*** Opening of Source material ***

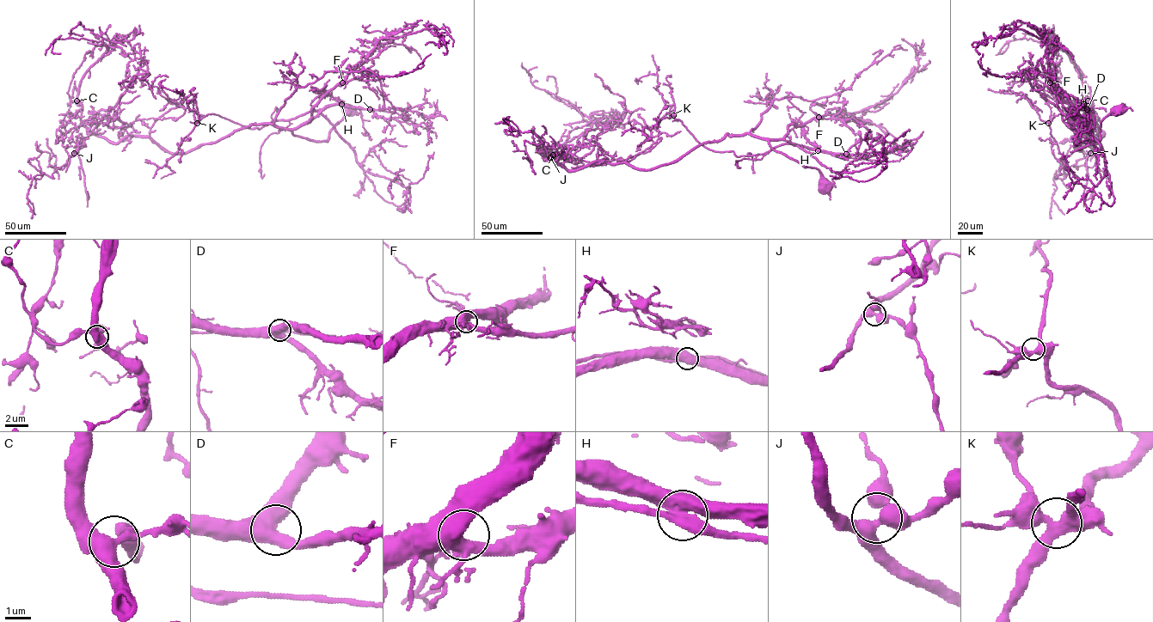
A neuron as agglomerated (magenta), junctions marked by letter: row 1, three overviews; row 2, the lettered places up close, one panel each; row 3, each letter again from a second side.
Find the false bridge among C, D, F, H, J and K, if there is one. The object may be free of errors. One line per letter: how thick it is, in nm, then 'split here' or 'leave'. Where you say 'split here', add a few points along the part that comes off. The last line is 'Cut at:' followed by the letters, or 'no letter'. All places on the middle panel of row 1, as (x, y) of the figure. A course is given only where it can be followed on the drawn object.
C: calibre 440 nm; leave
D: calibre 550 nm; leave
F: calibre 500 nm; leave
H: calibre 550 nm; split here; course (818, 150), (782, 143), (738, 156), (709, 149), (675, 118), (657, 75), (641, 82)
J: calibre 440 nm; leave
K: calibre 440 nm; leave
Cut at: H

*** Close of Source material ***

[Directions]:
Your output should be an exact copy of every line from the one containing "Find the false" through the end of the records.

[Answer area]:
Find the false bridge among C, D, F, H, J and K, if there is one. The object may be free of errors. One line per letter: how thick it is, in nm, then 'split here' or 'leave'. Where you say 'split here', add a few points along the part that comes off. The last line is 'Cut at:' followed by the letters, or 'no letter'. All places on the middle panel of row 1, as (x, y) of the figure. A course is given only where it can be followed on the drawn object.
C: calibre 440 nm; leave
D: calibre 550 nm; leave
F: calibre 500 nm; leave
H: calibre 550 nm; split here; course (818, 150), (782, 143), (738, 156), (709, 149), (675, 118), (657, 75), (641, 82)
J: calibre 440 nm; leave
K: calibre 440 nm; leave
Cut at: H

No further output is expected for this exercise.